第1部「図書館の魔女と手の中の言葉」
第2部「地下の羇旅と暗殺者の所在」
高田大介さん『図書館の魔女』1、2巻
長編小説『図書館の魔女』を読みました。ファンタジーだけど、ファンタジーらしからぬ物語でした。
少しだけネタバレあります。
『図書館の魔女』あらすじ
読み始めると止まらない!!
【あらすじ】
ある日キリヒトは、図書館の魔女・マツリカに仕えることになった。「ことば」 を操る彼女は、自分の声を持たない少女だった―。
『図書館の魔女』1、2巻 感想
これは面白い!!すごいです!! かなりのボリュームなんですが、とまらなくなりました。上下巻あわせて¥5000を越えるという分厚さ。
私が読んだのは文庫版です。
4冊で、4巻目は文庫なのに¥1000する・・・。それでも読み始めると厚さは全然気になりませんでした。むしろ最後の方になると読み終わるのがなんだか勿体ないくらい寂しさが湧き上がってきました。
あぁ、終わってしまう・・・と悲しみに暮れて、読み切った満足感を味わいながら、まずは1巻と2巻のレビューです。
言語学者が描く言葉のファンタジー

ジャンルはファンタジーです。
でも魔法とかは出てこなくて、代わりにあるのは言葉、言葉、言葉。ファンタジーだけどファンタジーらしからぬ物語でした。
作者の高田さんは言語学を専攻していた方のようです。どうりで・・・、難しい単語が出てくる出てくる。私はスマホ片手に読み進めました。全部調べていくととてつもなく時間がかかりそうなので、そのニュアンスを想像しながら読みました。
この小説は「言葉」について、どこまでも深く追求しているんです。(それについては、次回のレビューで感じたことを書こうと思っています)
世界の縮図
山育ちの少年・キリヒトは、高い塔の魔女・マツリカの元に仕えます。この少年がちょっと不思議で愛着の持てるキャラなんです。
舞台が一ノ谷の高い塔 (図書館) なのも、本好きの私としては魅力に感じます。マツリカという少女の膨大な知識と、頭の回転の良さ。
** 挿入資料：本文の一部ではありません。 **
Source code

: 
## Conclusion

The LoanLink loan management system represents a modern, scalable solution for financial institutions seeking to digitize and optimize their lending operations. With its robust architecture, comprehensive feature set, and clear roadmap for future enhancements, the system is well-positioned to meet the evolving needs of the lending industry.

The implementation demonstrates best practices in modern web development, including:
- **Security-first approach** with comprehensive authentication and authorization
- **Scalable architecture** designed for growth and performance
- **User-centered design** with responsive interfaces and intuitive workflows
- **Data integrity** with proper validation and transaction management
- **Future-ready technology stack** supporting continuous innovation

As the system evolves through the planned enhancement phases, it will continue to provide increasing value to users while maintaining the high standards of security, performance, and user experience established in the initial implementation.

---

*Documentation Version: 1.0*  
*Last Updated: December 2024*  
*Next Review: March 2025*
読みながらに圧倒されました。
図書館こそ世界の縮図。
魔女が奏でる手話と指話

テーマは言葉
本書は「ことば」がテーマの物語なのですが、マツリカは声を持ちません。「伝える」手段は、手話と指話でした。
手話はわかるけど指話は初めて聞く言葉です。その文字の通り指と指で話すことなんです。触れることによって伝える言葉。
手を繋いで相手を見なくても会話ができる。すごいですね。
そこから2人が手を繋いで「話す」シーンが度々でてきます。マツリカとキリヒトの心がほぐれてきて、想像するととても微笑ましい。ほのぼのしてしまいました。
少年の正体

前半は和やかに、でもマツリカの慧眼に驚かされながら進んでいきます。
2人の他にも高い塔にはハルカゼとキリンという司書がいます。彼女たちも優秀な人物で良いキャラでした。
ほかの人のレビューをいくつか読んだのですが、前半よりも中盤以降が一気に面白くなると言ったものが多いようです。私は最初っからハマってしまいました。前半は大きな盛り上がりはないのですが、不思議と読むのを止められません。
特に彼の正体が明かされてからは・・・。
不思議な少年でした。文字が書けないのに図書館付きになり、でも感覚が鋭く微かな音も聞き分けられる。
キリヒトはどうして高い塔の魔女に仕えることになったのか?
2巻目の後半でその理由が明かされます。彼女の命を狙う輩に出くわしたときに、一瞬見せた表情。
キリヒトはうすく笑っていた。それは悲しげな、切ない笑顔だった。
この一文 を私は後から何度も読み返すことになります。彼の気持ちを考えながら。胸がキュッと締め付けられました。そして2巻目の終わりに泣けてきました。
2人の運命。物心ついた時から彼らには使命があって、そう思うと切なくもホロホロとしました。
至福の時間
次回は3巻と4巻のレビューです。
図書館の敵、ミツクビ。そのミツクビが遣わす刺客との対決、二ザマ帝とアルデシュとの会談が描かれていて、ますます面白くなります。
存分にその世界に浸っていましたが、まだ浸っていたい!と思ってしまうほど。これから読む人が羨ましい。とても至福の時間でした。
次回のレビューに続きます。

わあ、この本もとっても面白そうですね!
ひだまりさんの興奮が伝わってくるようです。
ああ、読みたい本がまた増えてしまって、どうしましょう~><
おはようございます(*^^*)
コメントありがとうございます。
とても面白かったです!
文庫版で4冊ほどですが、全然苦にならなくて至福のひとときでした。
登場人物が良いんですよね。
難しい言葉が多いけど、「ことば」について深く追求していて、言葉って何だろう?と考えたくなってしまいます。
さすが言語学者さんです。
そして世界観にも引き込まれました。